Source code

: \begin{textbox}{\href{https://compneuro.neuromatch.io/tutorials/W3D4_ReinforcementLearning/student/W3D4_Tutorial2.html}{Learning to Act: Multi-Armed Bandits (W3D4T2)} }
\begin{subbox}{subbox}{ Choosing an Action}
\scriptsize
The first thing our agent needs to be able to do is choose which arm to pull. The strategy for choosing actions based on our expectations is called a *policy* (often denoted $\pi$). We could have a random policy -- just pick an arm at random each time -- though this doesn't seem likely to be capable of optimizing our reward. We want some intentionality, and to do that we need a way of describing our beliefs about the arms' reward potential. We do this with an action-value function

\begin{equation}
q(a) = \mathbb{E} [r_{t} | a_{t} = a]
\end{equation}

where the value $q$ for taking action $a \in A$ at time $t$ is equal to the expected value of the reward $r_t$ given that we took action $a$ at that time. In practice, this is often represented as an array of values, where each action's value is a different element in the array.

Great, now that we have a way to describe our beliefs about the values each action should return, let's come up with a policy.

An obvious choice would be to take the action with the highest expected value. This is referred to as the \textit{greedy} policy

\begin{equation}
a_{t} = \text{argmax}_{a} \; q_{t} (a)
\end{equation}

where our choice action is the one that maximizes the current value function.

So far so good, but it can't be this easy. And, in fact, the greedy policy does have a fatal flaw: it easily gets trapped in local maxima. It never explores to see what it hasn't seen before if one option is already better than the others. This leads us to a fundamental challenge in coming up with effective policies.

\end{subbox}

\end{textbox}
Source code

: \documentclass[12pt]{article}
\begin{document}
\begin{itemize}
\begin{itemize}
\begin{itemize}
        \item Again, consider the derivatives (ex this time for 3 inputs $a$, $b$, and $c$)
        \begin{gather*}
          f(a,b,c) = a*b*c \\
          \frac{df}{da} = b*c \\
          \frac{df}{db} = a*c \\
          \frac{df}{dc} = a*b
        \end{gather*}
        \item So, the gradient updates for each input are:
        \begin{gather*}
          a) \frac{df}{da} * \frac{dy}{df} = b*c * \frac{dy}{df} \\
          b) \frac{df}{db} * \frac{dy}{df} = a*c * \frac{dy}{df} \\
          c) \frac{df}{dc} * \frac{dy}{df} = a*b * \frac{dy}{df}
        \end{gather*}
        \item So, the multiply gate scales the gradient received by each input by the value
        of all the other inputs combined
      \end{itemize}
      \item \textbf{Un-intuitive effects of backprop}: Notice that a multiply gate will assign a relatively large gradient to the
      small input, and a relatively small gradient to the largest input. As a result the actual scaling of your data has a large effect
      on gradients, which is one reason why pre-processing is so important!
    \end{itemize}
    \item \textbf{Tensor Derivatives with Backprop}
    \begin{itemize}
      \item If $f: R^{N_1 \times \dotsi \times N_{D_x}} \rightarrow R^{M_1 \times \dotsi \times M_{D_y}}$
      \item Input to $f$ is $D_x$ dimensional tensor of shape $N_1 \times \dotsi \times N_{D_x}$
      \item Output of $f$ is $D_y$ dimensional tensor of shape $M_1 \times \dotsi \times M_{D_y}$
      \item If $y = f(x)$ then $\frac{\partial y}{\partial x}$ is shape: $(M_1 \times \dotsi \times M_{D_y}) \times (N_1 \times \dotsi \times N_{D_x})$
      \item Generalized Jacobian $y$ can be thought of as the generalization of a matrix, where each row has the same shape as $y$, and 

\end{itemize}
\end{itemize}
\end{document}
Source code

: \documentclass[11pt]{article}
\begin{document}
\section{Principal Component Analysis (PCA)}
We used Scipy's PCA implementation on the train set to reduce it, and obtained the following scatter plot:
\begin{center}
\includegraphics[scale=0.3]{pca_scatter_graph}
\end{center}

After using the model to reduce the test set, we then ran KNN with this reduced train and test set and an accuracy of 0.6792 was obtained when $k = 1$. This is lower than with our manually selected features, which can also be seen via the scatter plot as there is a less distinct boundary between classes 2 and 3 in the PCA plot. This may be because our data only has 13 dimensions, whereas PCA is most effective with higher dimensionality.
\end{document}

* * * * * * *

EXERCISE DESCRIPTION - Reproduce the data verbatim, line for line.

RESPONSE FOR THIS EXERCISE -
Source code

: \begin{textbox}{\href{https://compneuro.neuromatch.io/tutorials/W3D4_ReinforcementLearning/student/W3D4_Tutorial2.html}{Learning to Act: Multi-Armed Bandits (W3D4T2)} }
\begin{subbox}{subbox}{ Choosing an Action}
\scriptsize
The first thing our agent needs to be able to do is choose which arm to pull. The strategy for choosing actions based on our expectations is called a *policy* (often denoted $\pi$). We could have a random policy -- just pick an arm at random each time -- though this doesn't seem likely to be capable of optimizing our reward. We want some intentionality, and to do that we need a way of describing our beliefs about the arms' reward potential. We do this with an action-value function

\begin{equation}
q(a) = \mathbb{E} [r_{t} | a_{t} = a]
\end{equation}

where the value $q$ for taking action $a \in A$ at time $t$ is equal to the expected value of the reward $r_t$ given that we took action $a$ at that time. In practice, this is often represented as an array of values, where each action's value is a different element in the array.

Great, now that we have a way to describe our beliefs about the values each action should return, let's come up with a policy.

An obvious choice would be to take the action with the highest expected value. This is referred to as the \textit{greedy} policy

\begin{equation}
a_{t} = \text{argmax}_{a} \; q_{t} (a)
\end{equation}

where our choice action is the one that maximizes the current value function.

So far so good, but it can't be this easy. And, in fact, the greedy policy does have a fatal flaw: it easily gets trapped in local maxima. It never explores to see what it hasn't seen before if one option is already better than the others. This leads us to a fundamental challenge in coming up with effective policies.

\end{subbox}

\end{textbox}
Source code

: \documentclass[12pt]{article}
\begin{document}
\begin{itemize}
\begin{itemize}
\begin{itemize}
        \item Again, consider the derivatives (ex this time for 3 inputs $a$, $b$, and $c$)
        \begin{gather*}
          f(a,b,c) = a*b*c \\
          \frac{df}{da} = b*c \\
          \frac{df}{db} = a*c \\
          \frac{df}{dc} = a*b
        \end{gather*}
        \item So, the gradient updates for each input are:
        \begin{gather*}
          a) \frac{df}{da} * \frac{dy}{df} = b*c * \frac{dy}{df} \\
          b) \frac{df}{db} * \frac{dy}{df} = a*c * \frac{dy}{df} \\
          c) \frac{df}{dc} * \frac{dy}{df} = a*b * \frac{dy}{df}
        \end{gather*}
        \item So, the multiply gate scales the gradient received by each input by the value
        of all the other inputs combined
      \end{itemize}
      \item \textbf{Un-intuitive effects of backprop}: Notice that a multiply gate will assign a relatively large gradient to the
      small input, and a relatively small gradient to the largest input. As a result the actual scaling of your data has a large effect
      on gradients, which is one reason why pre-processing is so important!
    \end{itemize}
    \item \textbf{Tensor Derivatives with Backprop}
    \begin{itemize}
      \item If $f: R^{N_1 \times \dotsi \times N_{D_x}} \rightarrow R^{M_1 \times \dotsi \times M_{D_y}}$
      \item Input to $f$ is $D_x$ dimensional tensor of shape $N_1 \times \dotsi \times N_{D_x}$
      \item Output of $f$ is $D_y$ dimensional tensor of shape $M_1 \times \dotsi \times M_{D_y}$
      \item If $y = f(x)$ then $\frac{\partial y}{\partial x}$ is shape: $(M_1 \times \dotsi \times M_{D_y}) \times (N_1 \times \dotsi \times N_{D_x})$
      \item Generalized Jacobian $y$ can be thought of as the generalization of a matrix, where each row has the same shape as $y$, and 

\end{itemize}
\end{itemize}
\end{document}
Source code

: \documentclass[11pt]{article}
\begin{document}
\section{Principal Component Analysis (PCA)}
We used Scipy's PCA implementation on the train set to reduce it, and obtained the following scatter plot:
\begin{center}
\includegraphics[scale=0.3]{pca_scatter_graph}
\end{center}

After using the model to reduce the test set, we then ran KNN with this reduced train and test set and an accuracy of 0.6792 was obtained when $k = 1$. This is lower than with our manually selected features, which can also be seen via the scatter plot as there is a less distinct boundary between classes 2 and 3 in the PCA plot. This may be because our data only has 13 dimensions, whereas PCA is most effective with higher dimensionality.
\end{document}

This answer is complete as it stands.